While Liam’s mother, Nicky Asher-Pedro, tried to get family in Ravensmead to go to the station, he was kept at the station for about an hour.

“My mother eventually called back to the phone that I used and I don’t know what she said to them but they eventually let me leave when one of my uncles arrived and I paid the normal price for the ticket.”

Asher-Pedro confirmed that she was very worried when she got the call from her son.

“I told them that they have no right to abuse their power and assault people,” she says.

“When I asked for their names they refused to give it to me and the woman that I spoke to told me I have an attitude and switched off the phone.
“My brother-in-law managed to go to the station and was shocked to see how distraught Liam was. They tried to convince him that they had not assaulted my son.
“I just want the public to know their rights in this type of situation.”

Many commuters have reported incidents where ticket offices are closed.

Estelle Mathee works in Woodstock and adds that many of her staff from as far afield as the Kuils River and Bellville areas and in the southern suburbs from Retreat and Steenberg have experienced problems.

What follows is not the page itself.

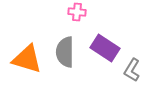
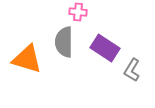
pink cross: moved 1 px right
gray semicircle: moved 1 px left, 10 px up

“Many of them have to leave for work before the offices are open,” she says.
“The problems start when they get to their destination and they have to convince staff at the barriers that the offices were closed when they started their journey.”

Trevor Vosloo is from a business based in Claremont who has also experienced the same problems.
“My staff have also experienced the same situation and it does not help when the trains do not run on time or are delayed.
“I hope that Metrorail can assist by informing all their staff at barriers what the proper process is when people start their journeys before offices open. We understand that people must not travel for free but why must they be punished for something that is not their fault.”

Metrorail spokesperson, Riana Scott, has responded in a statement: “Metrorail is obliged to ensure that all commuters travel legally. Travelling without a valid ticket or in the incorrect travelling class for the ticket purchased is a criminal offence in terms of the Legal Succession Act.

“Hundreds of fare-paying commuters complain daily about fellow non-paying passengers invading premium space in Metroplus carriages – it adds unnecessary pressure to already over-subscribed ultra-peak hours. Metrorail reserves the right to levy a booking fee (currently R40) and/or prosecute persons without valid train tickets. Commuters issued with such a booking fee must insist on a receipt.”

Ticket office hours are generally determined by the timetable, analysis of ticket sales and passenger numbers using the particular station, Scott says. “Should a ticket office at the origin station be closed, commuters are obliged to purchase a ticket either on the train from teams with portable ticket issuing machines or at their destination station before exiting.

“Those found to be in contravention of the law, are required to wait at the station in a designated area until they have been processed. Many ‘defaulters’ offer reasons/explanations/excuses for having transgressed the law and Metrorail employees have the unenviable task to make a judgment call as to whose emergency is valid or not. Verification staff must confirm that the ticket office at the commuter’s station of origin was closed.”

Until modernisation brings the requisite technology (automated ticket vending machines and ticket scanners), Metrorail currently is left with no option but to rely on human intervention, Scott says. “The most effective way to deal with the matter is through special actions. Optimal deployment of resources is based on analysis of ticket sales and commuter numbers. These include random actions on trains and at stations with space to process commuters.

“We do not condone any misconduct by our security personnel or employees and commuters should not be subjected to unacceptable behaviour. We encourage individuals to open a case of assault with the police if behaviour warrants that or report non-conforming employee behaviour to, citing all relevant details such as date, time, station, description of individuals/incident and contact details of any eyewitnesses, all of which will assist in applying successful disciplinary action.”